SQL Server Agent Jobs and Availability Groups

Within your SQL Server Agent job, have some conditional logic to test for if the current instance is serving the particular role you are looking for on you availability group:

if (select
        ars.role_desc
    from sys.dm_hadr_availability_replica_states ars
    inner join sys.availability_groups ag
    on ars.group_id = ag.group_id
    where ag.name = 'YourAvailabilityGroupName'
    and ars.is_local = 1) = 'PRIMARY'
begin
    -- this server is the primary replica, do something here
end
else
begin
    -- this server is not the primary replica, (optional) do something here
end

All this does is pull the current role of the local replica, and if it's in the PRIMARY role, you can do whatever it is that your job needs to do if it is the primary replica. The ELSE block is optional, but it's to handle possible logic if your local replica isn't primary.

Of course, change 'YourAvailabilityGroupName' in the above query to your actual availability group name.

Don't confuse availability groups with failover cluster instances.
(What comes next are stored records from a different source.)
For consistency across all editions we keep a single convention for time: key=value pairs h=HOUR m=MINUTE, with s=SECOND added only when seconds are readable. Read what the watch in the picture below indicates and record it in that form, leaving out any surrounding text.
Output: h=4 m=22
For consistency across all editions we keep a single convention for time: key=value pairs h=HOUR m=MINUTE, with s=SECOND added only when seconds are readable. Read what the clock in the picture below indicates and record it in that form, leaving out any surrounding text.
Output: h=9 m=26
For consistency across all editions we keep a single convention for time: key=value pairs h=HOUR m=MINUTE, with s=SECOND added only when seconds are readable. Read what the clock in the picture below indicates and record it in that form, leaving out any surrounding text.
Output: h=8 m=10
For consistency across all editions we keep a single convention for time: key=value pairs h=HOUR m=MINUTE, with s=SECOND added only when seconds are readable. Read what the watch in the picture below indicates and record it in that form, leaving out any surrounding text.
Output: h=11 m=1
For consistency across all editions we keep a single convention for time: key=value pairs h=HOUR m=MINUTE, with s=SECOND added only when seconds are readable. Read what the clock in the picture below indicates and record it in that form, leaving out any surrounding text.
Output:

Whether the instance is the primary or secondary replica for a given availability group doesn't affect server-level objects, like SQL Server Agent jobs and so on.


Rather than doing this on a per job basis (checking every job for the state of the server before deciding to continue), I've created a job running on both servers to check to see what state the server is in.

  • If its primary, then enable any job that has a step targeting a database in the AG.
  • If the server is secondary, disable any job targeting a database in the AG.

This approach provides a number of things

  • it works on servers where there are no databases in AG (or a mix of Db's in/out of AGs)
  • anyone can create a new job and not have to worry about whether the db is in an AG (although they do have to remember to add the job to the other server)
  • Allows each job to have a failure email that remains useful (all your jobs have failure emails right?)
  • When viewing the history of a job, you actually get to see whether the job actually ran and did something (this being the primary), rather than seeing a long list of success that actually didn't run anything (on the secondary)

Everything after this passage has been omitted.